• [Assignment]
Find every line containing "object" in the records below and report the tally as a bare number.
──────────
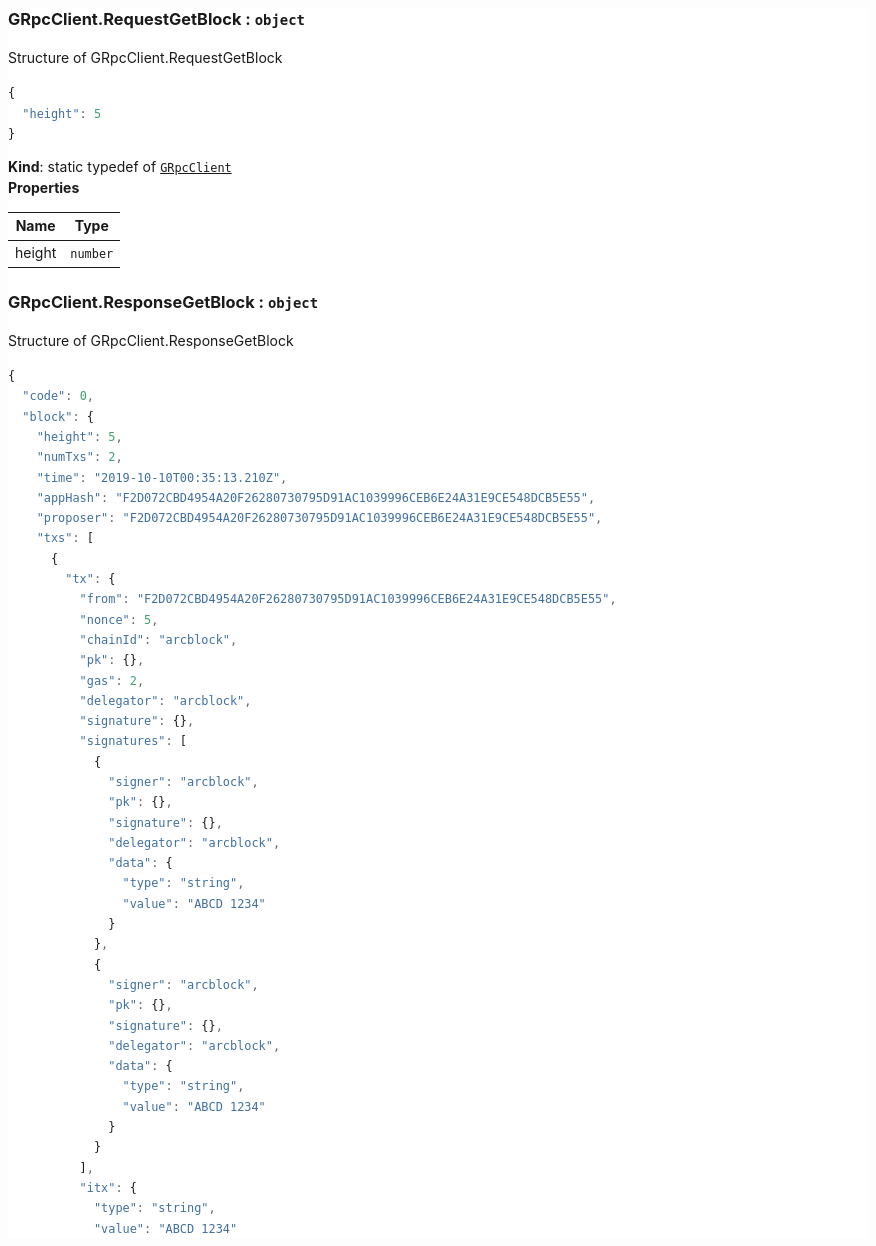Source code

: ### GRpcClient.RequestGetBlock : `object`

Structure of GRpcClient.RequestGetBlock

```javascript
{
  "height": 5
}
```

**Kind**: static typedef of [`GRpcClient`](#GRpcClient)  
**Properties**

| Name   | Type     |
| ------ | -------- |
| height | `number` |

### GRpcClient.ResponseGetBlock : `object`

Structure of GRpcClient.ResponseGetBlock

```javascript
{
  "code": 0,
  "block": {
    "height": 5,
    "numTxs": 2,
    "time": "2019-10-10T00:35:13.210Z",
    "appHash": "F2D072CBD4954A20F26280730795D91AC1039996CEB6E24A31E9CE548DCB5E55",
    "proposer": "F2D072CBD4954A20F26280730795D91AC1039996CEB6E24A31E9CE548DCB5E55",
    "txs": [
      {
        "tx": {
          "from": "F2D072CBD4954A20F26280730795D91AC1039996CEB6E24A31E9CE548DCB5E55",
          "nonce": 5,
          "chainId": "arcblock",
          "pk": {},
          "gas": 2,
          "delegator": "arcblock",
          "signature": {},
          "signatures": [
            {
              "signer": "arcblock",
              "pk": {},
              "signature": {},
              "delegator": "arcblock",
              "data": {
                "type": "string",
                "value": "ABCD 1234"
              }
            },
            {
              "signer": "arcblock",
              "pk": {},
              "signature": {},
              "delegator": "arcblock",
              "data": {
                "type": "string",
                "value": "ABCD 1234"
              }
            }
          ],
          "itx": {
            "type": "string",
            "value": "ABCD 1234"
```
──────────
• [Problem solution]
2